So fellow travelers, this morning I came across a phenomenal photo and poem posted by Jon Katz on his Bedlam Farm Blog. Jon is the founder, mentor and “grand poohbah” of the Creative Group at Bedlam Farm, which I reference here frequently. If you want to know more about us, look it up on Facebook. Our posts are open for public viewing but not commentary; that’s how the admins keeps the negativity out, the positive inspiration flowing and the ministry of encouragement thriving.
He posted the photo on the CGBF page first and it has generated an inspiring chain of responses from my fellow members reflecting the rich diversity within our group. Soon after, I came across his blog entry with the added poem. The one-two impact of the combined photo and poem kick started something deep within me.
It’s no secret this has been one hell of a winter. It started out deceptively benign. Back in January Syracuse actually set a record for the longest consecutive days without measurable snowfall. For a city that routinely wins the Golden Snowball (a friendly competition between cities in Upstate New York for the highest seasonal snowfall total) that is an unusual statistic. To be honest, given Buffalo’s unprecedented “Lake Effect” event back in November, which dumped between five to seven feet of snow over several days in a small area just east of the city limits we were more than happy to concede this year’s award before the season had even begun. No one in CNY was eager to catch up to that kind of snowfall total, even spread out over the an entire season.
Somehow Old Man Winter didn’t get that memo, because sometime during the last week in January it started snowing …. daily …. everyday ….. for twenty three straight days along with record cold. (I put in the link to verify the data) For the first time in twenty-eight years the dog(s) and I were snowed in.
I live on a busy road, hazardous to walk on at anytime but rendered too dangerous in winter when the shoulder disappears under snowplow created snowbanks several feet high. So, to get to the area where I walk, I cut through my kind and tolerant neighbor’s backyard. Every year there is a point where I have to clear several paths from our deck to the dogs’ yard, the bird feeders and across my yard to the street beyond. I wrote about this last year when we were snowed in for a few days during the 2014 Winter Olympics.
This year it was all I could do to keep clearing the paths to the dogyard, bird feeders and my pond ( I have to keep the aerator clear of snow)
At times I shoveled two or three times a day, each round taking well over half an hour. The path through the backyard was lost within a week and remains completely buried. Unfortunately so are all the walking paths in the local parks within reasonable driving distance, not that either our or the foster dogs were anxious to stay out long during February’s record setting subzero cold snap.
This past week we did finally break into double digits ABOVE zero with one or two days just at or slightly above the magic 32° F mark. The snowpack however is both deep and dense even as Lake Ontario so generously continues to add here and there to the totals. Just ten minutes of attempting to expand the trails out back ended in a half hour stretched out on a yoga mat with an ice pack tucked under my back.

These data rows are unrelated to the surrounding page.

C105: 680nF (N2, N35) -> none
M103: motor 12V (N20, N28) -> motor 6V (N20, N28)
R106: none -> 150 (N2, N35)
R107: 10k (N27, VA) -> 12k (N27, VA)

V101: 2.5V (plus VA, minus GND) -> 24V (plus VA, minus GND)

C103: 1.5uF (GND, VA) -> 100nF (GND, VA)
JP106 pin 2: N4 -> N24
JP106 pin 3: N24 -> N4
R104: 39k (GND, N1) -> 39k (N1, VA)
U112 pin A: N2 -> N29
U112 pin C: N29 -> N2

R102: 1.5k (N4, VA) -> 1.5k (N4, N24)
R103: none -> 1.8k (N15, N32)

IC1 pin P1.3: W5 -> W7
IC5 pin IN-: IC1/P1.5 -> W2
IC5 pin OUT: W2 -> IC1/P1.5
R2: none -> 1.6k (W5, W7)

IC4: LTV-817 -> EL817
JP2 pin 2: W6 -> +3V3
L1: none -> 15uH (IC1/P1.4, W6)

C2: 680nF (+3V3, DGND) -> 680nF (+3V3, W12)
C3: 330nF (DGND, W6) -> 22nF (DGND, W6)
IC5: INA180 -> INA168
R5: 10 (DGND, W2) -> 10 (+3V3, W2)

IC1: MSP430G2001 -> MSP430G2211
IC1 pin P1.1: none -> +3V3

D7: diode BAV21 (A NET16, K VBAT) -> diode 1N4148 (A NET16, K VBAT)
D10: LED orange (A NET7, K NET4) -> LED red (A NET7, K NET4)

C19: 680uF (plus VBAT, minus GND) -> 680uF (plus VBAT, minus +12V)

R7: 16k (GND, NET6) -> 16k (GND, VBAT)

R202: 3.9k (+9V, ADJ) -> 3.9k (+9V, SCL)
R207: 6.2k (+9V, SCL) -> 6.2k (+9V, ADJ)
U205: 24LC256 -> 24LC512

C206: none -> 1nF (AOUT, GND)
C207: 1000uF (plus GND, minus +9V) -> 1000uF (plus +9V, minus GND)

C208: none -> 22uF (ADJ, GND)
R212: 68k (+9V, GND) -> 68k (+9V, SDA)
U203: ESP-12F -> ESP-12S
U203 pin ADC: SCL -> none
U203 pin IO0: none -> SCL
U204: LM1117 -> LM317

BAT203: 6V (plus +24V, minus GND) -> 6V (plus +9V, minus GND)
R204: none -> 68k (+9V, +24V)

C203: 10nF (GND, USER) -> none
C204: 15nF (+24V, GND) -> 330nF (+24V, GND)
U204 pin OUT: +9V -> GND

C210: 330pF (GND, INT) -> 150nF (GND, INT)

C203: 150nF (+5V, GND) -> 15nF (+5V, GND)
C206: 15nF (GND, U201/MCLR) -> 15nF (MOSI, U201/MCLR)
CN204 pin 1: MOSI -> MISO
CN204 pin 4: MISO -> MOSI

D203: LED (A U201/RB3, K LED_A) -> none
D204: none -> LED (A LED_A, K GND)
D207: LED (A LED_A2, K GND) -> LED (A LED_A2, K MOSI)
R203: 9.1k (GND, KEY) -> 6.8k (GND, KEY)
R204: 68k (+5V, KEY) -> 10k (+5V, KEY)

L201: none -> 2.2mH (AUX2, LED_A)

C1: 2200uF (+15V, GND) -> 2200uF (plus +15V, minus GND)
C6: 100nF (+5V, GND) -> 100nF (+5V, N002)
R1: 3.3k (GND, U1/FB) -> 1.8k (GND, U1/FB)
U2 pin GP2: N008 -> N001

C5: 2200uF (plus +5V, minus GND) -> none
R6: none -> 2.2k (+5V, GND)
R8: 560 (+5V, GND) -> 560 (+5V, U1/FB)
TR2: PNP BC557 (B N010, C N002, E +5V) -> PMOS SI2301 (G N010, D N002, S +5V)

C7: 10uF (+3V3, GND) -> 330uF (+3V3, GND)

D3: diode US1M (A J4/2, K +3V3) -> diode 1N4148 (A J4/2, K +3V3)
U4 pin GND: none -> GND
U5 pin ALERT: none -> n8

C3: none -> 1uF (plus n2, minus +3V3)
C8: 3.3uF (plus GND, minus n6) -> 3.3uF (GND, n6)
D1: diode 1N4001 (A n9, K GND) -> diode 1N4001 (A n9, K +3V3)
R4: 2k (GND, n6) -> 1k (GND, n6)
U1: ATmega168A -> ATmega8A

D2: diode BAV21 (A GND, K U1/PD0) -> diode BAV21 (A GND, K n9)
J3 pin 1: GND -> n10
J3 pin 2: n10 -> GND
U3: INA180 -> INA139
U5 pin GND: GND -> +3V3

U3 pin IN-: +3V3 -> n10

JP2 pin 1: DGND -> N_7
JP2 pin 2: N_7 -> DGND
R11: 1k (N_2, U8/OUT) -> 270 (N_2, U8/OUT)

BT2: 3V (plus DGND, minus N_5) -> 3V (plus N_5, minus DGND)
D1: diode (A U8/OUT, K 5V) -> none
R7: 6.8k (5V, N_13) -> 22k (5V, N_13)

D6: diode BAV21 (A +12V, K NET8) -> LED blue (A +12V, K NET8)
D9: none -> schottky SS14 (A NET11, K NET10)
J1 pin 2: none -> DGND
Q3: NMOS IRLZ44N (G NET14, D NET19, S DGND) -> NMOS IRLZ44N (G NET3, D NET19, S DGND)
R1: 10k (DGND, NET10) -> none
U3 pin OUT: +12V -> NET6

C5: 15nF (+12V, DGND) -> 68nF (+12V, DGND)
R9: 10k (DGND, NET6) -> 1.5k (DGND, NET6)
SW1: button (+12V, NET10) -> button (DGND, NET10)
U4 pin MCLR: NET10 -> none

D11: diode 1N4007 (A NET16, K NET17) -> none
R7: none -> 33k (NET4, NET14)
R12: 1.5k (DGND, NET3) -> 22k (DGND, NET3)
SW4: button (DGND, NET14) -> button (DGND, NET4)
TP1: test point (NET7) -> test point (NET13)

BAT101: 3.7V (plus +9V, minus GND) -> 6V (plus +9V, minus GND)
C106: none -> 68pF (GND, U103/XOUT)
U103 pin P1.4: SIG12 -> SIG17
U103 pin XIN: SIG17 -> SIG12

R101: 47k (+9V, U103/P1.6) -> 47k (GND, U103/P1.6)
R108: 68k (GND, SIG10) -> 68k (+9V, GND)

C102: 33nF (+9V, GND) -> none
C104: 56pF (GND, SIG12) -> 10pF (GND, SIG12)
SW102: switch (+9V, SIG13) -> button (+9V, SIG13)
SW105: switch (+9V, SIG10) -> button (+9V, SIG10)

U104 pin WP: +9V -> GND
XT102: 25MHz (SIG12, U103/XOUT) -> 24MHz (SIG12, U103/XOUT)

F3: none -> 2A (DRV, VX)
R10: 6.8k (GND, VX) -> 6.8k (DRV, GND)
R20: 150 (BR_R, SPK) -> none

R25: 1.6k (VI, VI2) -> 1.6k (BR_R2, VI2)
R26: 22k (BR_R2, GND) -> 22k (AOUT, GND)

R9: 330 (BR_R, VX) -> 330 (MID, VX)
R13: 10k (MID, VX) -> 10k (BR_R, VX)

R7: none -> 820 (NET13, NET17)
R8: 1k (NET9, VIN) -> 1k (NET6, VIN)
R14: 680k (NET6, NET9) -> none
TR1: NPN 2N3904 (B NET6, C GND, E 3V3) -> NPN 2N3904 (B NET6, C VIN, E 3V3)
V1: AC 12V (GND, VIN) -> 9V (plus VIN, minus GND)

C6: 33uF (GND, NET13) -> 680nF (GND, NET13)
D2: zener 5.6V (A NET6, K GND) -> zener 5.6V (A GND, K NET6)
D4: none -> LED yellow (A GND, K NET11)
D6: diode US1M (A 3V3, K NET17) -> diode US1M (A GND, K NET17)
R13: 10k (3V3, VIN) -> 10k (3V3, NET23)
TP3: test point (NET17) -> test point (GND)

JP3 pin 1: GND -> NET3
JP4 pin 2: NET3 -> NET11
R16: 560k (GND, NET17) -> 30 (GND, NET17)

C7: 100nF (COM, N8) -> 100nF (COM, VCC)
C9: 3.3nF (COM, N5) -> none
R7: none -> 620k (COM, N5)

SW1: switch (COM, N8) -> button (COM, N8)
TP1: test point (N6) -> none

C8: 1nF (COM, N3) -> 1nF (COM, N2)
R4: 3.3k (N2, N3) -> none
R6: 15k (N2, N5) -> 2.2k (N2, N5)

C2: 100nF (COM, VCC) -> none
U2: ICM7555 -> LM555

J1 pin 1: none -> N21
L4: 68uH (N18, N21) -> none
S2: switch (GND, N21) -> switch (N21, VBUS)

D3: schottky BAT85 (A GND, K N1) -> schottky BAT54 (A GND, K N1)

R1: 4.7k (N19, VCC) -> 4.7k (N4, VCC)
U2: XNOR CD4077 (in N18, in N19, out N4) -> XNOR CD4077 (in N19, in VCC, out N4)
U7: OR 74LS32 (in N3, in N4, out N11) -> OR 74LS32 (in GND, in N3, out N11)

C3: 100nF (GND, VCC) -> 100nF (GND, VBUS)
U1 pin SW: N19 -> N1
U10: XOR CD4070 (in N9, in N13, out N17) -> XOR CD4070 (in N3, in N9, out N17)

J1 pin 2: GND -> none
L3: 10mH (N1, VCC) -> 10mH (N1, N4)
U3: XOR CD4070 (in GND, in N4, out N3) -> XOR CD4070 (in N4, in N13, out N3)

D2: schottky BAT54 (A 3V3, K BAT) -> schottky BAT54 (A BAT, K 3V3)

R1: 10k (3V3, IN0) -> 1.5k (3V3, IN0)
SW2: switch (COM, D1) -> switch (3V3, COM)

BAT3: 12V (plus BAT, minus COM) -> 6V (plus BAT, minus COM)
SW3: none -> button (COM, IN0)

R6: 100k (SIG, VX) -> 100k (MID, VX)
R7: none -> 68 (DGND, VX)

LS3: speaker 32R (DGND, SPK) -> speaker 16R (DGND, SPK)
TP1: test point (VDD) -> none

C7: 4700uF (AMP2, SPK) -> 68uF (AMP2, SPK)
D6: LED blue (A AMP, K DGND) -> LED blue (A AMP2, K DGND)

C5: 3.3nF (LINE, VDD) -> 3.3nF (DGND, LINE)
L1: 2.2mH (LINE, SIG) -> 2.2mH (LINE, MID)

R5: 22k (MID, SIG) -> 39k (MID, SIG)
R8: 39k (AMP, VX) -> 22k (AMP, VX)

Jon’s poem about sadness and the accompanying photo of the abandoned house in the snow set loose a roaring reaction. I realized just how depressed and trapped I had been feeling. “Enough is enough,” I said to a startled Delilah seated on the couch next to me. I snapped my laptop shut, threw on snowpants, laced up my heavy duty snowhikers and headed with fierce determination to the back yard.
Recent deer tracks among the many critter trails leading too and from the large bird feeder near my pond gave me an idea for finding a way out of the backyard.
Using the broad footprint of my snowhikers and the shovel for support, I started plowing my way across the back yard from the pre-shoveled bird feeder path, along the deer trail towards my neighbor’s fence line.
I knew I would have to shovel at some point but at first it was less strenuous to simply stomp through the snow. I took frequent breaks, sipping water to stay hydrated. It didn’t take long for me to shed my down vest. About midway through the yard I hit snow up to my knees. At that point I began shoveling the top few feet and then stomping down the remaining snow.
Looking at the depth of the deer tracks it hit me just how long those nimble legs really are.
I made slow but steady progress until I hit the corner where our neighbor’s yard meets ours. One step forward and I was in snow up to my hips! Using the shovel for leverage I struggled out of the snow pit onto the path I had created behind me. Looking at the snow drifted up against his fence I knew this section was likely to be deep for quite a ways, if not all the way to his driveway. I stuck the shovel in handle a few feet beyond where I had sunk into the snow to check the depth.
Soooo close, yet so far.
Since Daylight Savings Time kicked in last night I guess it will now stay light long enough after work for me to drive to a park where the running trails are cleared and get in a decent walk before dark.
DAMMIT Winter you win.
But I swear only just this year. I’m investing in snowshoes for next winter.
My trusty winter hiking boots with a set of EMS stabl-icers courtesy of my fantastic CGBF sister Kate Rantilla.
Walk gently on the path my friends and may adventure find you ready.